Gellert stops taking sugar in his tea and starts talking about the early witch hunts, the lengths that muggles took to rid their lives of magic. Albus tries to make sense of everything, but the more he thinks about it, the more confused he becomes. He wants to believe his friend implicitly, yet something tugs at his heart whenever he hears him speak of his (their, he tries to think, but he can’t, he can’t) growing plans. He takes papers down from his wall and stacks them neatly, sliding them into desk drawers.
"Making some order." he says.
"I’ll take them, if you don’t mind." Gellert says, voice distant, and Albus steps aside to let him gather all of them and slide them into his bag. He leaves, a few minutes later, with lips on his cheek and no words at all, and Albus doesn’t try to stop him. He can’t bring himself to do anything other than move to the window to watch his back as he disappears down the street.
He doesn’t know what’s happening to them.
*
Albus shifts against the weight of the smaller boy on top of him, moaning softly at the feel of their skin sliding and sticking with sweat.
Even though he never says so, he knows that this is the way Gellert likes him the best: helpless, bare, sprawled on a pin. Hands slide up on his shoulders and push against him, forcing him further into the mattress as he presses and grinds and Albus chokes back a cry. Ariana and Aberforth are asleep just downstairs (he checked twice before) and they don’t know about this. No one knows.
"Scared?" Gellert asks, like he can hear what he’s thinking, and he sits up to slowly slip one hand on the curve of his hip, the other brushing his thigh as he urges his legs open. Albus moans quietly with every touch, feeling every inch of him burn, like he’s nothing but tight skin and open nerve endings.
"Very." he whispers.
*
There are words said, and Albus knows that none of them mean it, not really, but then Aberforth’s face twists and he can hear Gellert gasping, shocked, almost frightened. And then there is nothing but light and curses, red and bright gold but not green, please not green. . .
*
When he wakes up, he can see dust floating through the almost-night air above him, dark blue sky through the open windows. Behind him, close by, someone coughs. All of his limbs feel heavy and damp as he sits up.

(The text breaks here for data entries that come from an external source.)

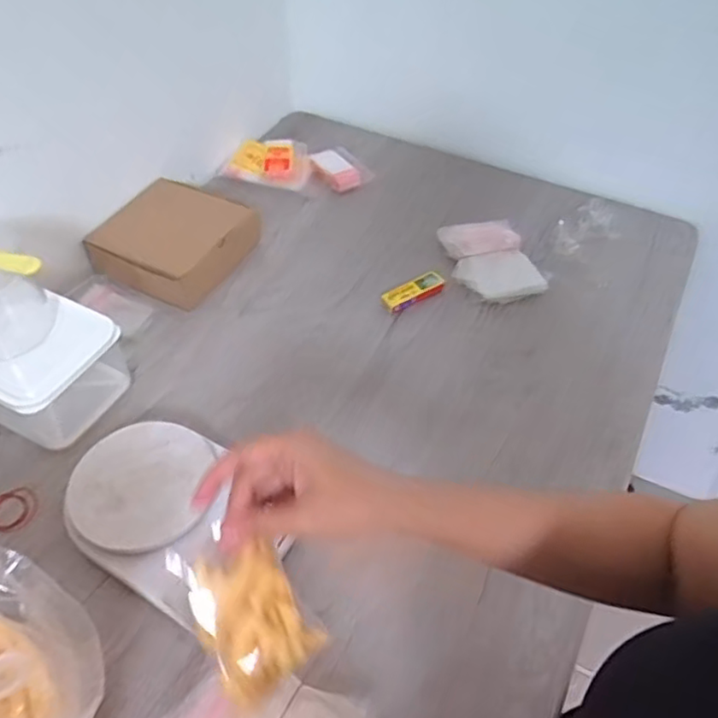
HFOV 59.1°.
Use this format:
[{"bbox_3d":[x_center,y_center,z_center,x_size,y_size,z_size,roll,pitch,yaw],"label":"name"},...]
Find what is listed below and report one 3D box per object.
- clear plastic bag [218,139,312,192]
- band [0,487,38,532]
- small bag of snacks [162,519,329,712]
[{"bbox_3d":[-0.136,-0.305,0.977,0.133,0.035,0.078,13,50,10],"label":"clear plastic bag"},{"bbox_3d":[-0.335,0.145,0.611,0.045,0.004,0.045,0,49,0],"label":"band"},{"bbox_3d":[-0.068,0.147,0.373,0.061,0.103,0.026,-36,13,-20],"label":"small bag of snacks"}]

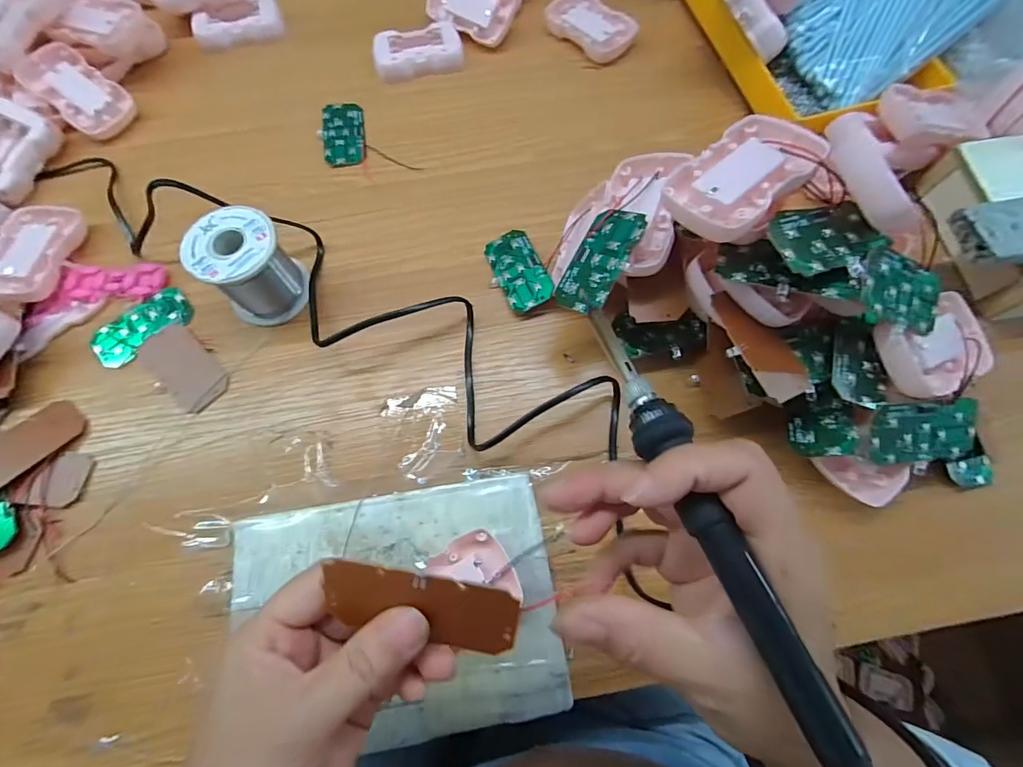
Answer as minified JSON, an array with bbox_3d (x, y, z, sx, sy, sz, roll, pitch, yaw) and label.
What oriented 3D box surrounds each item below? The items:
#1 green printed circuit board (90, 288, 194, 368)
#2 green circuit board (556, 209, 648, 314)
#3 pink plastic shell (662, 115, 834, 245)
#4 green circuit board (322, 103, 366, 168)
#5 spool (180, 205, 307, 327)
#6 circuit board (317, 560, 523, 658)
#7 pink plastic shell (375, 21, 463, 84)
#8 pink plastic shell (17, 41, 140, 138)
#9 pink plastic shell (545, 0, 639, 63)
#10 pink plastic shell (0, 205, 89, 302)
[{"bbox_3d":[-0.289,-0.045,0.355,0.076,0.004,0.039,-43,76,-12],"label":"green printed circuit board"},{"bbox_3d":[0.057,-0.080,0.295,0.036,0.004,0.073,25,85,33],"label":"green circuit board"},{"bbox_3d":[0.131,-0.119,0.258,0.092,0.018,0.054,-40,75,-12],"label":"pink plastic shell"},{"bbox_3d":[-0.155,-0.232,0.422,0.037,0.005,0.078,-8,72,-2],"label":"green circuit board"},{"bbox_3d":[-0.192,-0.086,0.337,0.058,0.061,0.060,0,71,1],"label":"spool"},{"bbox_3d":[-0.033,0.085,0.173,0.072,0.008,0.035,15,116,-9],"label":"circuit board"},{"bbox_3d":[-0.091,-0.325,0.446,0.085,0.015,0.056,-13,72,-3],"label":"pink plastic shell"},{"bbox_3d":[-0.397,-0.267,0.420,0.093,0.014,0.054,38,76,-6],"label":"pink plastic shell"},{"bbox_3d":[0.080,-0.359,0.459,0.091,0.013,0.055,41,77,13],"label":"pink plastic shell"},{"bbox_3d":[-0.385,-0.107,0.364,0.051,0.021,0.084,1,71,1],"label":"pink plastic shell"}]

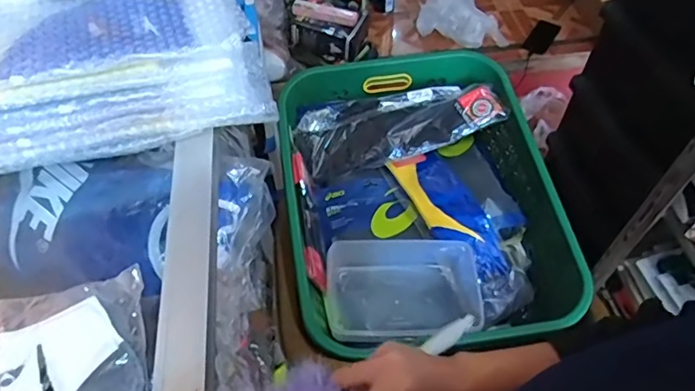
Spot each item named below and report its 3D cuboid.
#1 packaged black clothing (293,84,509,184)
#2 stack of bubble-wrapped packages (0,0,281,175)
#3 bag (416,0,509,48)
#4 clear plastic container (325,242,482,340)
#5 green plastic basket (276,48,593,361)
[{"bbox_3d":[0.093,-0.141,0.985,0.381,0.077,0.138,-10,53,-7],"label":"packaged black clothing"},{"bbox_3d":[-0.293,-0.166,0.562,0.364,0.114,0.229,-13,53,-9],"label":"stack of bubble-wrapped packages"},{"bbox_3d":[0.371,-0.563,1.596,0.269,0.128,0.158,21,55,16],"label":"bag"},{"bbox_3d":[0.088,0.148,0.796,0.234,0.076,0.147,-4,52,-2],"label":"clear plastic container"},{"bbox_3d":[0.118,0.000,0.901,0.428,0.160,0.531,-6,52,-4],"label":"green plastic basket"}]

"Your friend ran off." his brother says, distantly, curled up around himself. His pale eyes are stained red, all around. "And I can’t wake Ariana up."
Albus finds her sprawled with white limbs loose on the carpet, her young face drawn and careless, calm for once. He touches her wrist, the side of her neck, her forehead. And he knows.
*
Gellert doesn’t show up at the funeral.
Afterward, Albus waits on the street outside until nightfall, until he sees a familiar figure loping towards him against the sunset. A soft hand slides against his cheek, pulling him into softer lips. He swallows whatever words he had to say and kisses Gellert back, tugging gently at his curls.
"Good bye." Gellert whispers, into his mouth, tongue close to his teeth.
Albus doesn’t answer him.
He doesn’t have anything left to say.